Cantigas aterrorizantes de ninar

Barrigudos

Um amigo falou que aos sete meses o bebê já escuta o que falamos, e contou que cantava músicas de ninar para seu filho na barriga da mãe. E depois do nascimento, quando cantava para ele dormir, a música fazia muito efeito.

O curioso é que o Torero nunca gostou muito dessa ideia de falar com o bebê na barriga. Ele fazia uma cara de descrença e falava qualquer bobagem para o bebê, tipo: “Se você está me ouvindo, chute três vezes”.

Mas a chance de a música de ninar ser um sonífero natural fez com que eu reconsiderasse meu ceticismo. Pigarreei, fiz cara de Pavarotti e mandei: “Boi, boi, boi da cara preta, pega esse menino que tem medo de careta…”

– Ah, não! – eu protestei. – Pode ir para lá com essa cantoria de medo.

– Mas é só uma melodia. Ele ainda não sabe falar.

– É assim que você começa a incutir medo na criança.

Pensando bem, a música falava contra a natureza (o boi) e tinha um fundo racista (o boi tem a cara preta). Escolhi outra peça do meu repertório e mandei: “Dorme, neném, que a Cuca vem pegar. Papai foi na roça, mamãe foi trabalhar.”

– Essa também não. Por causa dessa música, eu me escondia atrás do sofá quando a Cuca aparecia no Sítio do Pica-Pau Amarelo. Sem contar que sugere que o bebê tem que dormir porque ele foi abandonado pelo pai e pela mãe, mesmo que por causa do trabalho.

Nem argumentei contra. Só limpei a garganta, botei minha boca perto do umbigo de Rita e cantei: “Atirei o pau no ga-to-tô, mas o ga-to-tô não morreu-reu-reu, dona Chica admirou-se-se do berro que o gato deu: miau!”

– Isso, Torero, vamos ensinar o nosso filho, desde o útero, a maltratar os animais.

– Mas o gato não morreu.

– Também não morre quando puxam o rabo, cortam os bigodes…

– Eu tinha cinco anos quando cortei os bigodes da Giane. Não é justo você jogar isso na minha cara!

– A gente tem que criar os filhos para serem melhores do que a gente!

Como não luto contra pontos de exclamação, escolhi outra música: “Ciranda, cirandinha, vamos todos cirandar, vamos dar a meia volta, volta e meia vamos dar”. Como vi que Rita não tinha protestado, continuei: “O anel que tu me deste era vidro e se quebrou, o amor que tu me tinhas era pouco e se acabou.”
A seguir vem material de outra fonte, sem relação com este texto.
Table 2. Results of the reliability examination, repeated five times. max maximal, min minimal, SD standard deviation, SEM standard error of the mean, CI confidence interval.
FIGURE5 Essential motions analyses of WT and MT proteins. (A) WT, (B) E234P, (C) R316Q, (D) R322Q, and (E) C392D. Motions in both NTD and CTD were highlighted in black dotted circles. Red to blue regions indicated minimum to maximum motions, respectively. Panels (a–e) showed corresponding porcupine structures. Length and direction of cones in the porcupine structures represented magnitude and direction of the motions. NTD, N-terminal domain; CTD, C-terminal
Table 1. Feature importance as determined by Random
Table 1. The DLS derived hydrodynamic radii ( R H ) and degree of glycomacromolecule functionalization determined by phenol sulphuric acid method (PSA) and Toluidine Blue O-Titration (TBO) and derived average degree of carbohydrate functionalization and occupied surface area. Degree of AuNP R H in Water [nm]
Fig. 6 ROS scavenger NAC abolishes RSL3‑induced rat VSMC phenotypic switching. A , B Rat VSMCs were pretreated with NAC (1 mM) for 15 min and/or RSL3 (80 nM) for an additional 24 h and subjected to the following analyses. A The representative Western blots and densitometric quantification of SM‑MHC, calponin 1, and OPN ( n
– Isso, vamos dar a impressão de que o mundo é cheio de falsidade, de anéis de vidro e não de diamante. E para piorar vamos passar a ideia de que o amor é algo frágil, que se acaba. Que segurança ele vai ter ouvindo isso do próprio pai desde o útero?

– Tá bom…

– Não tem uma música de coelhinho?

– Coelhinho, se eu fosse como tu, tirava a mão do bolso e…

– Não, essa não!

Desisti das cantigas de ninar e mandei: “Nossa, nossa, assim você me mata. Ai se eu te pego, ai, ai se eu te pego…”
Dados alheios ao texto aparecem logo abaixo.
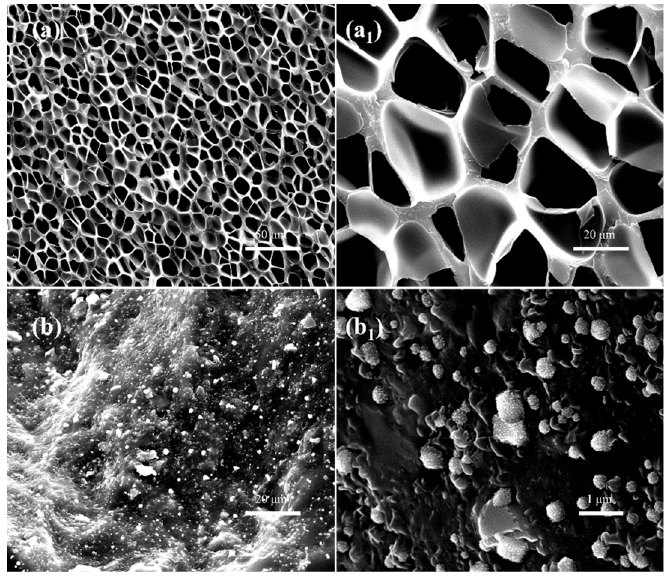
Figure 5. SEM images of neat SAN ( a , a 1 ) and neat CPE ( b , b 1 ) after rapid depressurization foaming treatment at 135 °C and 20 MPa.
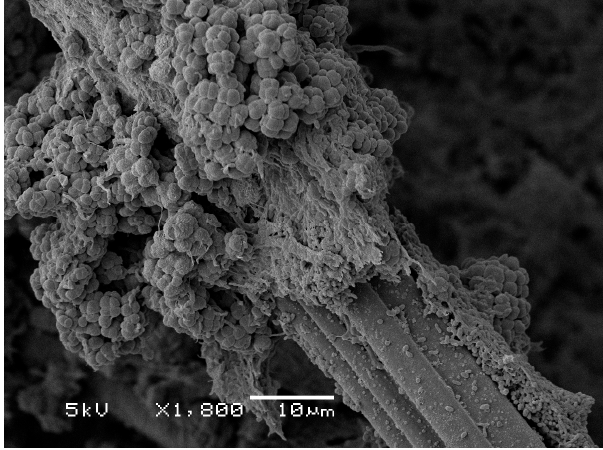
Figure 2. Biofilm developed on the fibers of an anode felt electrode collected from a microbial electrolysis cell [19]. An electrogenic biofilm can clearly be seen on the surface of the graphite fiber, which is covered by methanogenic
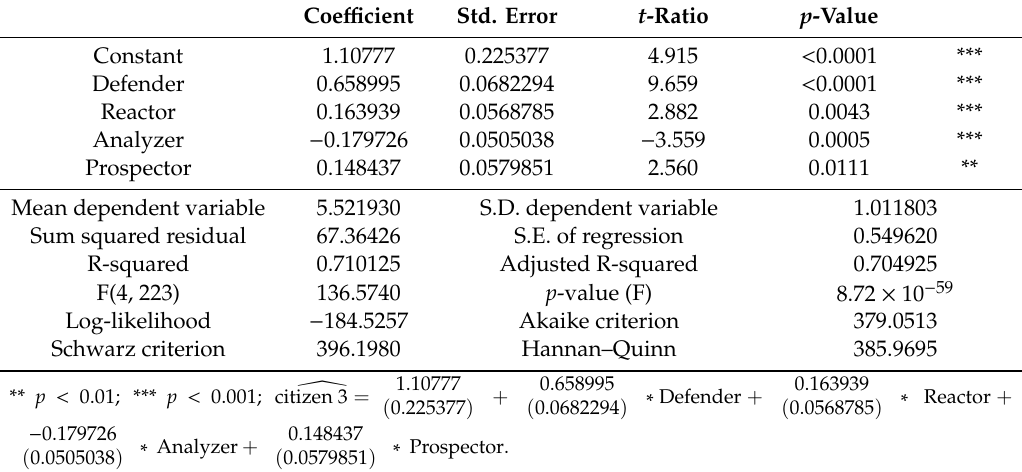
Table 3. Model 3: OLS, using observations 1–228. Dependent variable: Citizen 3.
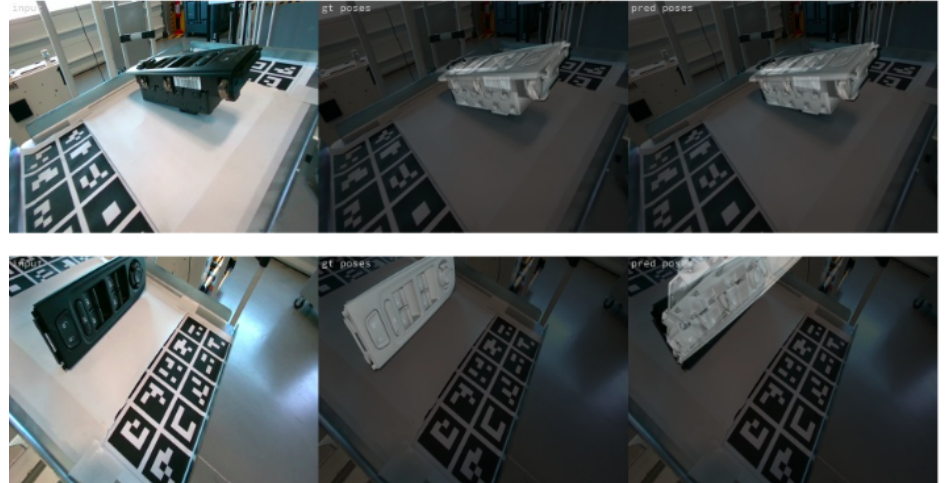
Figure 19. Examples of incorrect predictions on validation images from the real industrial environ- ment. The first column presents the input validation image, the second column the ground truth, and the third one the estimated object pose.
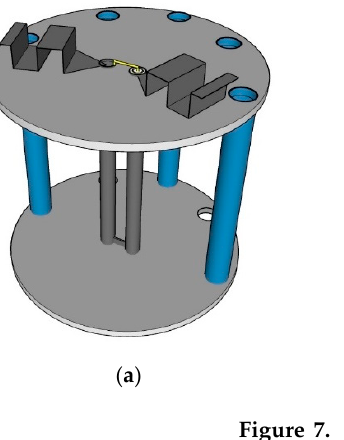
Figure 8. Simulated impedance bandwidth (| S 11 | ≤ − 10 dB) of the fi rst-, second-, and third- generation antenna schemes.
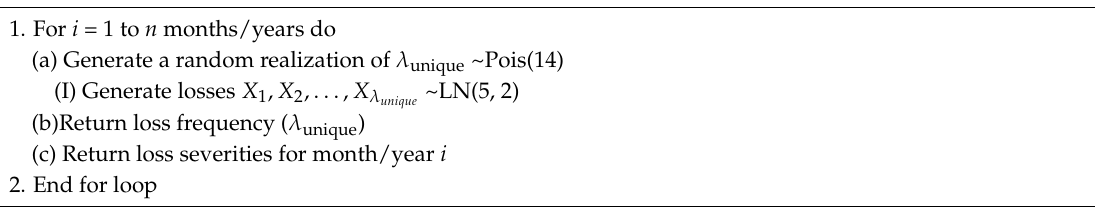
Algorithm A3 Procedure for generating synthetic data corresponding to Scenario (III) 1. For i = 1 to n months/years do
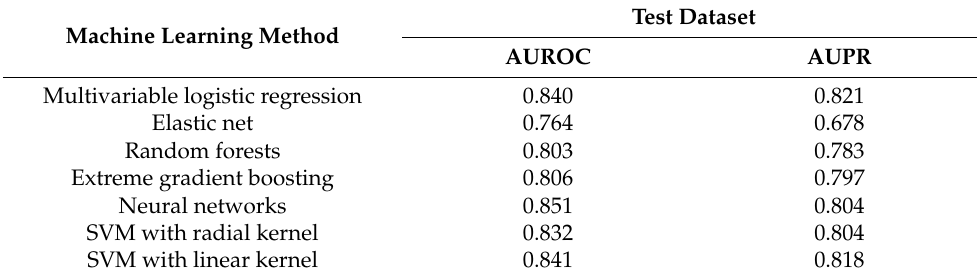
Table 2. Prediction performances of the trained machine learning models.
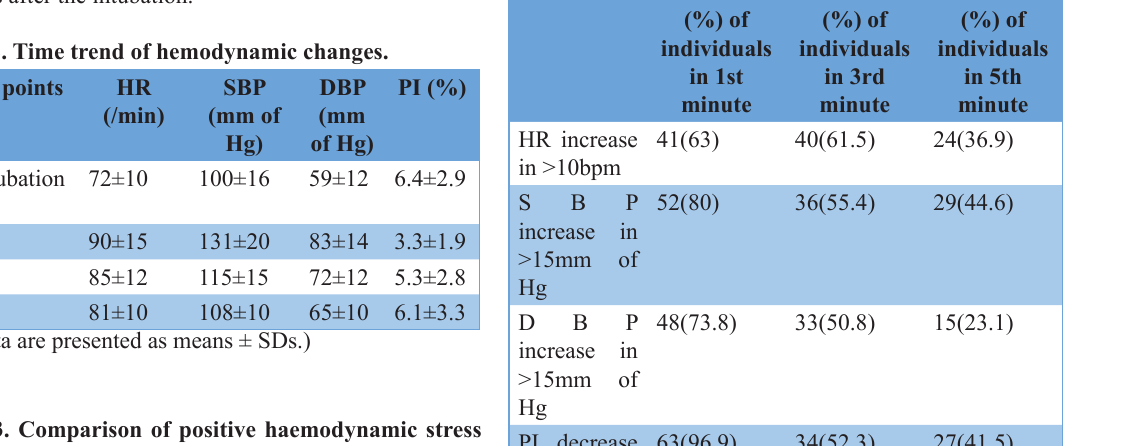
Table 3. Comparison of positive haemodynamic stress response HR, SBP, DBP and PI between preintubation values and at 1min, 3mins and 5 mins after intubation.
– Vamos subir o nível. Que tal uma MPB?

Apelei para o Chico Buarque: “Olha aí, ai, o meu guri, olha aí, olha aí, é o meu guri, e ele chega…”
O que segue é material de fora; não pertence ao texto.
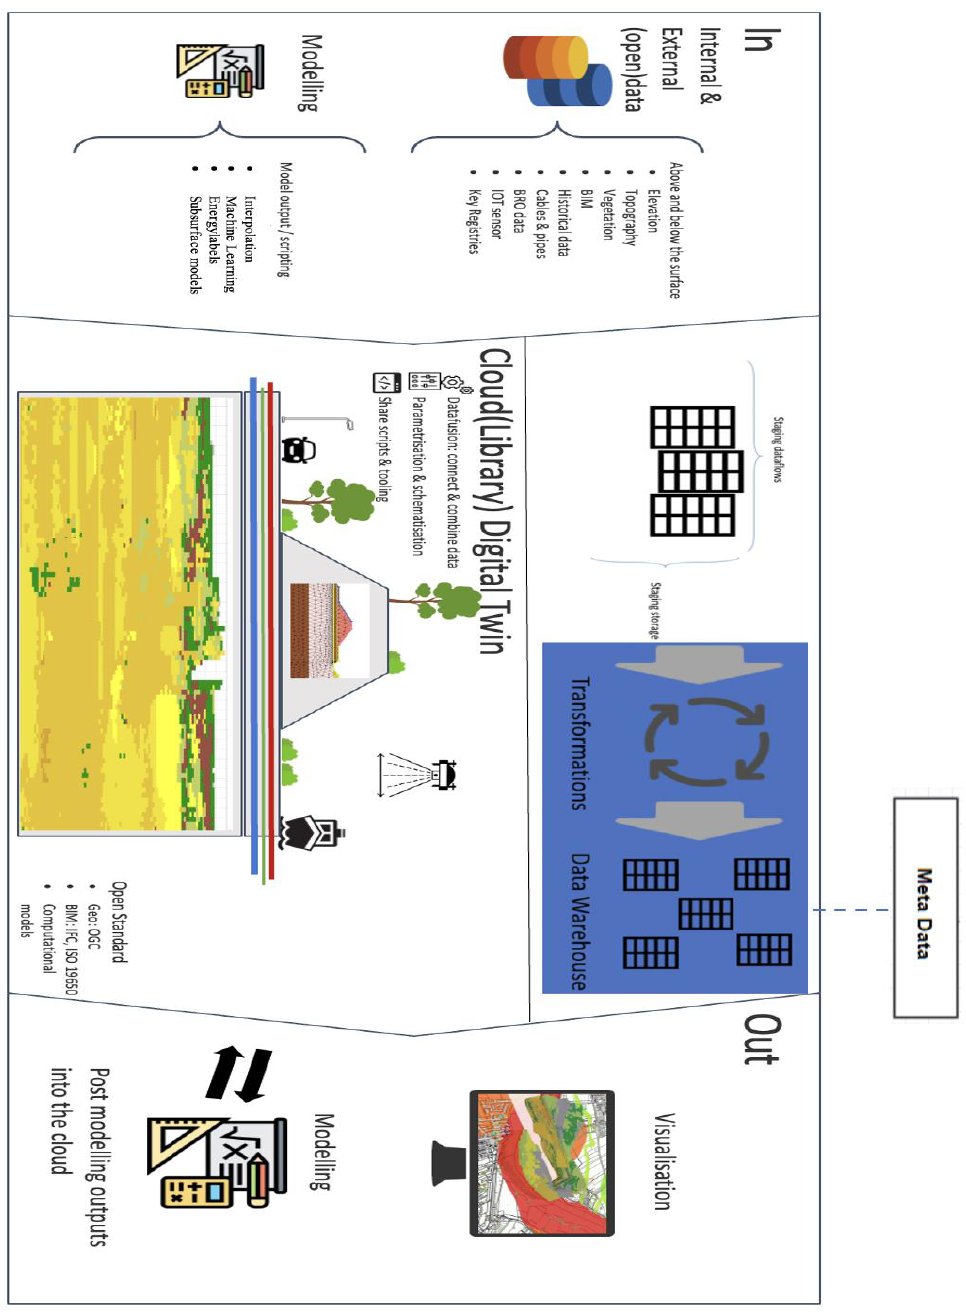
Figure 3. Sketch of an urban data warehouse. Source: authors’ own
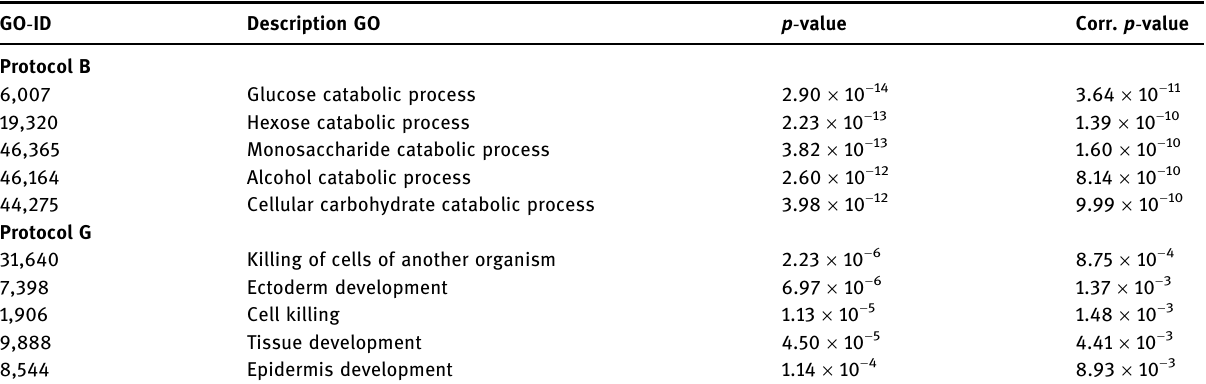
Table 3: GO categories of biological processes with the smallest p - values for proteins identi fi ed in the saliva sample prepared by the in - solution methods B and G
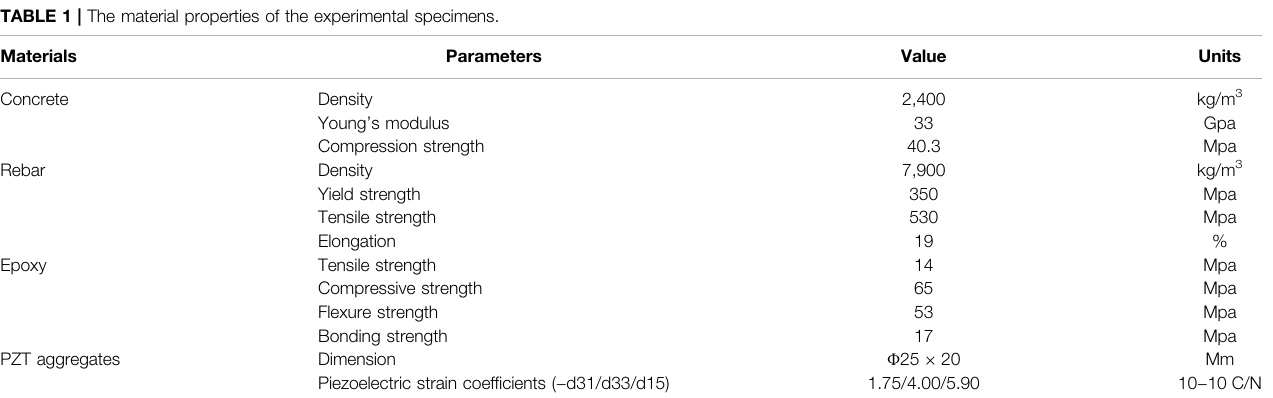
TABLE 1 | The material properties of the experimental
– Para, para! Já estou ficando com vontade de chorar. Essa música acaba comigo. A realidade dos meninos de rua é muito dura…

– Eu desisto! 

– E se a gente tentasse os clássicos, como Mozart e Bach?

– Eu não sei cantarolar estas coisas. Meu limite é “Boi, boi, boi da cara preta, pega essa menina que tem medo de careta…”

– Tá bom, canta o que você quiser e depois a gente conserta nosso filho com terapia. E me passa aquele tapa-ouvidos.